An amusing asymmetry in historical studies occurred with the November publications of “The Iron Curtain” by historian Anne Applebaum and “The Untold History of the United States” and its companion eight-part miniseries by historian Peter Kuznick and Oscar-winning director and screenwriter Oliver Stone — amusing because the former is a diligently researched work by a Pulitzer Prize-winning historian while the latter is a revisionist fever dream by the loudest, most paranoid customer in Hollywood’s head shop.
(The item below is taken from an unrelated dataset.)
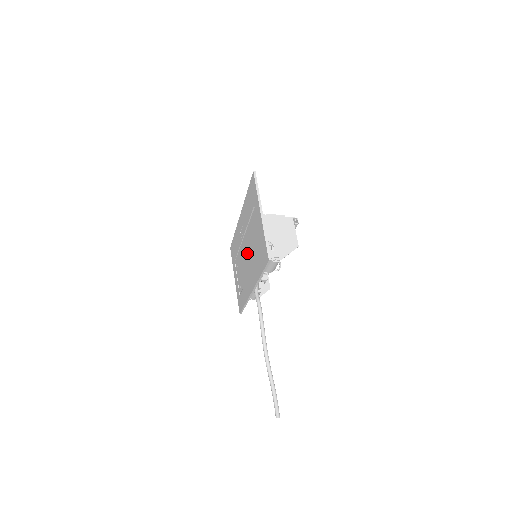
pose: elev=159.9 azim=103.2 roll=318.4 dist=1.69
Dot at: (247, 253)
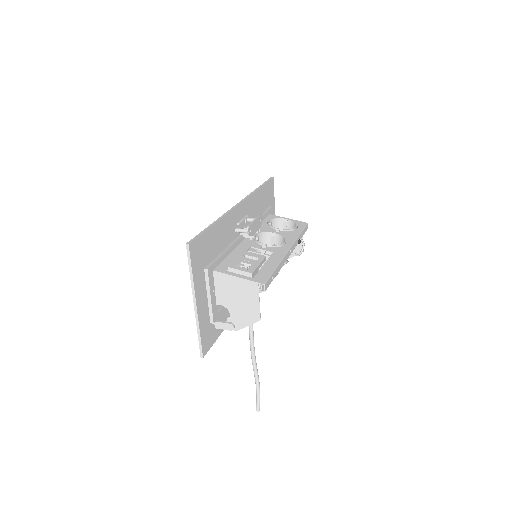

To be fair, your reviewer has read Applebaum’s book and has only viewed the first four episodes of Stone and Kuznick’s Showtime series. But, after reading Applebaum’s “Gulag,” for which she won the aforementioned and well-deserved Pulitzer, and suffering through four hours of Untold History, it’s clear which of the new books should be taken seriously as history and which one would be more appropriately used merely as a doorstop.
Subtitled “The Crushing of Eastern Europe: 1944-1956,” Applebaum’s “Iron Curtain” relies on a treasure-trove of recently unclassified documents to reveal the expansionist policies of the USSR immediately following World War II. Such new information makes for a compelling argument against the reign of terror of Joseph Stalin and Vyacheslav Molotov and their Eastern European water-carriers in Poland, East Germany and Hungary.
Contrast this with Stone and Kuznick who rely on the same-old, same-old discredited conspiracy nonsense that has been pedaled for decades by Stalinist apologists. Nothing new to view here other than the howler that President Harry Truman’s tough stance against the USSR was based on nothing more than the silly, ersatz-Freudian analysis that Truman’s dad labeled him a “sissy,” his mother told him he was supposed to be a girl, his classmates bullied him for wearing glasses, and he repeatedly owned businesses that went belly-up. These factors, the writers assert, led to what they consider the imperialist Truman Doctrine, the Marshall Plan and 40 years of Cold War.
Stalin’s atrocities against his own countrymen and the residents of the USSR-controlled satellite nations, however, receive short shrift. Yes, a passing sentence reminds viewers that Stalin didn’t always play nice, but it’s akin to the Monty Python “Piranha Brothers” sketch wherein the mobster Dinsdale Piranha is excused for nailing Stig O’Tracy’s head to a coffee table because, as the victim explains: “Well he had to, didn't he? I mean there was nothing else he could do, be fair. I had transgressed the unwritten law.”
Funny guys, those Pythons, but a little less-so Stone and Kuznick because millions of real-life individuals and families suffered and died as a result of Stalinist institutionalized practices.
A more complete assessment of “The Untold History of the United States” by Ronald Radosh was published recently in The Weekly Standard. As for Applebaum’s “Iron Curtain,” it serves no justice to this magnificent, original work to simply contrast it with the ramblings of two historical revisionists. Readers can anticipate a more detailed review in the coming days. For now, suffice to say it is to be admired far more as history than what’s been observed thus far on Showtime.